**Required work**
Recast the entries as a Markdown table with columns "Row" and "Line," leaving out blank lines. Begin at the line that has "phylum: Arthropoda" and stop after the last line of the entries.

**Given data**
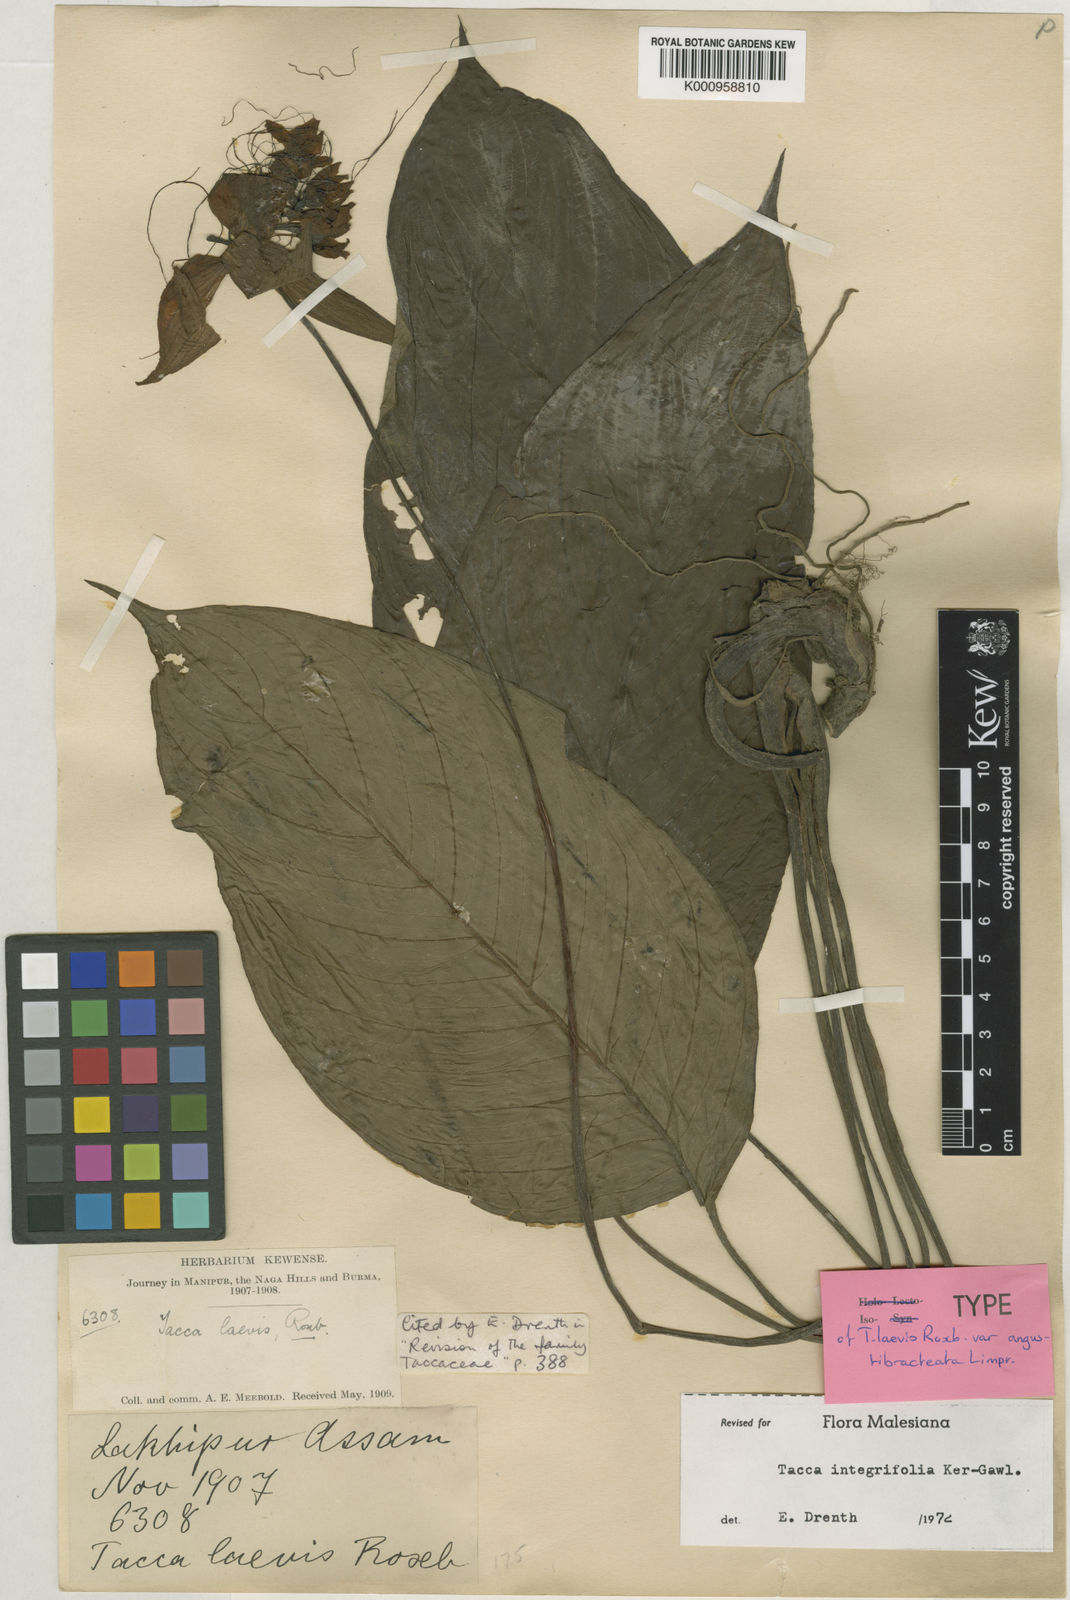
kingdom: Plantae
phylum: Tracheophyta
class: Liliopsida
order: Dioscoreales
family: Dioscoreaceae
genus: Tacca
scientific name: Tacca integrifolia
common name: Batplant
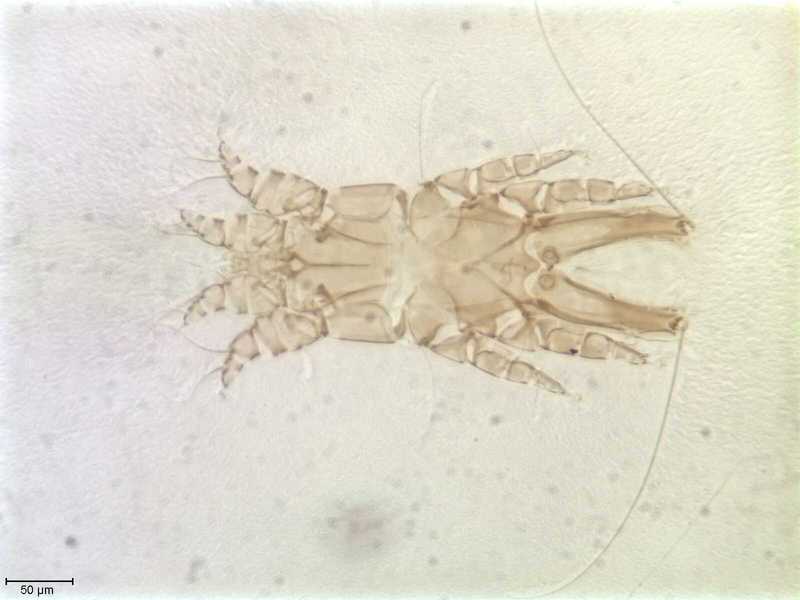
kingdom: Animalia
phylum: Arthropoda
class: Arachnida
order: Sarcoptiformes
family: Alloptidae
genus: Brephosceles
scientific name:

**Final answer**
| Row | Line |
|---|---|
| 1 | phylum: Arthropoda |
| 2 | class: Arachnida |
| 3 | order: Sarcoptiformes |
| 4 | family: Alloptidae |
| 5 | genus: Brephosceles |
| 6 | scientific name: |